Provided text:
>>>

According to most accounts of the event, only a small knot of conservatives showed up at Berkeley. They were peaceful and easily outnumbered by the vast crowd of left-wingers who turned out to counter them. Then a posse of black-masked antifa militants stormed in and began assaulting people seemingly at random. One man was punched and whacked repeatedly with a pole. He was beaten relentlessly until a journalist managed to shelter him from his assailants. Later interviewed by Slate, the reporter who intervened, Al Letson, said he was worried the victim was going to be killed. Other journalists were attacked too, cameras were tossed around, and police were chased away.

RARE POV: Yes, left-wing violence matters, and Donald Trump was right to condemn the attacks on “many sides”

Here was the most high-def demonstration yet that the alt-left exists and is mobilized. The rioters in San Francisco weren’t giving as good as they got — even the Washington Post ran with the headline “Black-clad antifa members attack peaceful right-wing demonstrators in Berkeley” — they were driven to pugilism by their hatred of Trump supporters, the media and anyone else who makes for a suitable target in their Days of Rage fantasy. Such enmity is less native to the United States than that of the alt-right, which taps into our painful history of racism, but in action it is just as violent — tactically, at least, the two sides are ogreish mirror images of each other. It is also not representative of most leftists, as the peaceful majority in Berkeley demonstrated.

That’s why the appellation “alt-left” is so apt: it demeans the extremists as the counterparts of those they despise, and it distinguishes them from the bulk of liberals who protest peaceably. You’d think the left would be scrambling to adopt the label. Instead, their response has been mulish: “There’s still no such thing as the alt-left! People who fight Nazis aren’t the same as Nazis!” On Monday, Todd Gitlin, author of “The Sixties: Years of Hope, Days of Rage,” a very good book about the 1960s, published a very bad op-ed in the New York Times that contended: “In truth, there is no symmetry between either ‘alt-right’ and either ‘antifa’ or ‘alt-left.'” Why? “Antifa is the backlash to the backlash, a defensive response to the growing presence of right-wing extremism.”

<<<

Required tasks:
1 - Answer these questions about the piece on the Berkeley clash, one per line:
(a) Which reporter shielded the man who was being beaten?
(b) What headline did the Washington Post run?
(c) In which newspaper did Todd Gitlin publish his op-ed?
2 - Carry on the piece on the Berkeley clash from its final sentence.
The lines that come after this piece have no role here.

Data provided:
>>>

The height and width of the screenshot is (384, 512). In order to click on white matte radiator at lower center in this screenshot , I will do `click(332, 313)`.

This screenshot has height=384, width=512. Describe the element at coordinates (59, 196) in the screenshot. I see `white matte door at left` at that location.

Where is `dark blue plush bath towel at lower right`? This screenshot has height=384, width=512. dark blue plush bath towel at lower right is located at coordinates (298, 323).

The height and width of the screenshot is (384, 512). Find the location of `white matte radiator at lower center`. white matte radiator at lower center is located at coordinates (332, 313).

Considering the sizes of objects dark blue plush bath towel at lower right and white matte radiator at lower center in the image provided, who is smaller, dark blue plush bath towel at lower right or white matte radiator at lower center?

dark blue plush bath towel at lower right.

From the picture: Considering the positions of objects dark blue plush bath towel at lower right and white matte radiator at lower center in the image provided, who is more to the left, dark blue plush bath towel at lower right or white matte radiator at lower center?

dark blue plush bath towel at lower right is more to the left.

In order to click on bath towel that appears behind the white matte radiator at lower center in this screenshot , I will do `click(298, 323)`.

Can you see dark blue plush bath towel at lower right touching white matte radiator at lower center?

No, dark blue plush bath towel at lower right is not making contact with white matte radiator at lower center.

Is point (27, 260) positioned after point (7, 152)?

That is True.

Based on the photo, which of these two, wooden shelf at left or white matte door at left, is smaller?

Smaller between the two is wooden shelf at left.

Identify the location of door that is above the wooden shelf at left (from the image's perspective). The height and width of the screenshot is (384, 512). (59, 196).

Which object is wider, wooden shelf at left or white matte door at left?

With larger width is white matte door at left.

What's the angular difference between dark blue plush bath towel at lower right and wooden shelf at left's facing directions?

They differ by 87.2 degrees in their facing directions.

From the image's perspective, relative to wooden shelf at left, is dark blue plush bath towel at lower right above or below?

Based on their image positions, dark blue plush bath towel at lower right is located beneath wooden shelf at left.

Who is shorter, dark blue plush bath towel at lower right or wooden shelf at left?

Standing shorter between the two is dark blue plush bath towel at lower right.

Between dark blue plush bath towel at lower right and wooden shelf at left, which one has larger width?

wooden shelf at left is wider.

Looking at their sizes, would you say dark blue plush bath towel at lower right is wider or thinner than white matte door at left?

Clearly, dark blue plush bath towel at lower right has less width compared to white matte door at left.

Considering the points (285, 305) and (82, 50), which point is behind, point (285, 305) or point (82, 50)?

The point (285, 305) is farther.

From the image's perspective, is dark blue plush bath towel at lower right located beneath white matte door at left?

<<<

Expected results:
1 -
(a) Al Letson
(b) "Black-clad antifa members attack peaceful right-wing demonstrators in Berkeley"
(c) The New York Times

2 -
RARE POV: The unrest in Charlottesville will hurt America only to the degree that we let it

Because nothing says “self-defense” like clubbing an unarmed man with a flagpole, or starting a riot on a college campus, or wreaking $1 million worth of havoc in Portland the night after Trump’s election. Gitlin’s defense of antifa as “the backlash to the backlash” is equally unpersuasive. Just about everything in politics postures as a necessary response to something else, starting with the white nationalists who belched their way through Charlottesville on the grounds that they were pushing back against the alt-left. Antifa aren’t conscientious volunteers looking to defend their communities from Nazis; they disrupt the peace in search of selfish, violent catharsis.

In a country that, irrespective of Nancy Pelosi, still has freedom of speech and freedom of assembly, aggressive political violence is indeed an “alternative” — an inexcusable one. Those who excuse rioting on a technicality because they find the other side more noisome are digging us into a very dark hole indeed. Speaking of Pelosi, she’s been strangely silent on the subject of left-wing agitators, no doubt because she’s trying to separate the men from the boys who cried wolf. Whatever the case, it’s past time for the left to straighten out their analogies and denounce their extremists. Some of us on the right have been doing that for years.

What do you think?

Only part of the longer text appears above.